## What needs to be done
"Art Community" appears in one line of the records below. Output that line and each one after it, exactly, through the last line.

--- Available data ---

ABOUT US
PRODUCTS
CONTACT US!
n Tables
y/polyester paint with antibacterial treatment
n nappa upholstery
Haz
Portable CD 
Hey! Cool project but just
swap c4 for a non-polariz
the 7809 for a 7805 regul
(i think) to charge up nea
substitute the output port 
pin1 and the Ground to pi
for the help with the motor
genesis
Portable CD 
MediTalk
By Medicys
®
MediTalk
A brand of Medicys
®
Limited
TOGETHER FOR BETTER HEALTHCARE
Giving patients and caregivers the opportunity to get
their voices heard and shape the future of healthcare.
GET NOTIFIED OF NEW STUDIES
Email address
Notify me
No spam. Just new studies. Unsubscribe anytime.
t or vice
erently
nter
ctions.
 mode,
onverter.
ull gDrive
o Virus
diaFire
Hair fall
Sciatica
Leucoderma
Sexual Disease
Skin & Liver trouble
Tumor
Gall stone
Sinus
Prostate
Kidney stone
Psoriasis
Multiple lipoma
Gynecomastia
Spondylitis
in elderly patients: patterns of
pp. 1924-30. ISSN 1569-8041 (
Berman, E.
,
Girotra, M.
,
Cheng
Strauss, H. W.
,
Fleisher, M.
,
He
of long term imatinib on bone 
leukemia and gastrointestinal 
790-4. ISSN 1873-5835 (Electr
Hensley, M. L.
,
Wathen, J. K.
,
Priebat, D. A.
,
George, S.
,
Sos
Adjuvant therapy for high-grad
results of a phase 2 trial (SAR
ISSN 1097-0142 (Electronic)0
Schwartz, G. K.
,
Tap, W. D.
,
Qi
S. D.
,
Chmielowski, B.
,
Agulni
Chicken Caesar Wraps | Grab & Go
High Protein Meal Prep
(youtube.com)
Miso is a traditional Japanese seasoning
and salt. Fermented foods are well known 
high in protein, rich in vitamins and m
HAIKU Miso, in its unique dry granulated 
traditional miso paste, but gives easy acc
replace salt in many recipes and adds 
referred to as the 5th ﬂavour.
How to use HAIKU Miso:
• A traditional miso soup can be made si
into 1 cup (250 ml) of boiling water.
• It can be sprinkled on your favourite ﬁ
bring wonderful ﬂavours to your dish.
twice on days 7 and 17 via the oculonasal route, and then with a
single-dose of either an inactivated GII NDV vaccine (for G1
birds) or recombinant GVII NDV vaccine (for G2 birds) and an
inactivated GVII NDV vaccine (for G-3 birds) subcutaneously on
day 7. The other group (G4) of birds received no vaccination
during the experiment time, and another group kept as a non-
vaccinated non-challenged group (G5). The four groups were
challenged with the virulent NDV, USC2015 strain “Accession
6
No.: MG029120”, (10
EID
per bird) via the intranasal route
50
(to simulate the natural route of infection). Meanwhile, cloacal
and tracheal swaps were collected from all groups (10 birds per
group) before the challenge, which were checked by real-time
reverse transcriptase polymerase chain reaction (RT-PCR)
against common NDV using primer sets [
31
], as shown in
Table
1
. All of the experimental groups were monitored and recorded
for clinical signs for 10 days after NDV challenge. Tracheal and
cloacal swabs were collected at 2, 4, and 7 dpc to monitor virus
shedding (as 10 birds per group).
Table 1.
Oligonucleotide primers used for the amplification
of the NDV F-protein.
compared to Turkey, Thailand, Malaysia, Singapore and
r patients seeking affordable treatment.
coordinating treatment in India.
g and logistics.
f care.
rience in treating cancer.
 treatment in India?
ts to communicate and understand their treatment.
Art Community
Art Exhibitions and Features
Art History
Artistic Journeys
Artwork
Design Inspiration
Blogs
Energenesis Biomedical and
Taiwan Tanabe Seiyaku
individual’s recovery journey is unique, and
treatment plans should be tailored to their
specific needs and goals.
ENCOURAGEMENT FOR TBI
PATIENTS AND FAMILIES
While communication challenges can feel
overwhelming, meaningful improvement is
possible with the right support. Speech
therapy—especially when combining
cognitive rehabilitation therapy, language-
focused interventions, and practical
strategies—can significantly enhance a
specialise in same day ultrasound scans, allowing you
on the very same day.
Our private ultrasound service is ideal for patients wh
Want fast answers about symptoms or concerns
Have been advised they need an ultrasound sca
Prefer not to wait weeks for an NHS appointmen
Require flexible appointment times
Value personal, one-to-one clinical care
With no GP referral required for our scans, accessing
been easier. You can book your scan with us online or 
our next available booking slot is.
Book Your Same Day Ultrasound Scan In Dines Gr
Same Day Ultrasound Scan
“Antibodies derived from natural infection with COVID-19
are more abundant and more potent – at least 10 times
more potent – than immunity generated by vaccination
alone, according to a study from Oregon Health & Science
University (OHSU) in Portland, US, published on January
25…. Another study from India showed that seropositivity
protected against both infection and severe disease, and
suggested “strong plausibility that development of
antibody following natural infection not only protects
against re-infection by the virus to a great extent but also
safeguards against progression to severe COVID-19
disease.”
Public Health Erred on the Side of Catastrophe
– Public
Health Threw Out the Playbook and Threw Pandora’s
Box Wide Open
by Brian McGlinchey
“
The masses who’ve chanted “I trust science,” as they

---

## Result below
Art Community
Art Exhibitions and Features
Art History
Artistic Journeys
Artwork
Design Inspiration
Blogs
Energenesis Biomedical and
Taiwan Tanabe Seiyaku
individual’s recovery journey is unique, and
treatment plans should be tailored to their
specific needs and goals.
ENCOURAGEMENT FOR TBI
PATIENTS AND FAMILIES
While communication challenges can feel
overwhelming, meaningful improvement is
possible with the right support. Speech
therapy—especially when combining
cognitive rehabilitation therapy, language-
focused interventions, and practical
strategies—can significantly enhance a
specialise in same day ultrasound scans, allowing you
on the very same day.
Our private ultrasound service is ideal for patients wh
Want fast answers about symptoms or concerns
Have been advised they need an ultrasound sca
Prefer not to wait weeks for an NHS appointmen
Require flexible appointment times
Value personal, one-to-one clinical care
With no GP referral required for our scans, accessing
been easier. You can book your scan with us online or 
our next available booking slot is.
Book Your Same Day Ultrasound Scan In Dines Gr
Same Day Ultrasound Scan
“Antibodies derived from natural infection with COVID-19
are more abundant and more potent – at least 10 times
more potent – than immunity generated by vaccination
alone, according to a study from Oregon Health & Science
University (OHSU) in Portland, US, published on January
25…. Another study from India showed that seropositivity
protected against both infection and severe disease, and
suggested “strong plausibility that development of
antibody following natural infection not only protects
against re-infection by the virus to a great extent but also
safeguards against progression to severe COVID-19
disease.”
Public Health Erred on the Side of Catastrophe
– Public
Health Threw Out the Playbook and Threw Pandora’s
Box Wide Open
by Brian McGlinchey
“
The masses who’ve chanted “I trust science,” as they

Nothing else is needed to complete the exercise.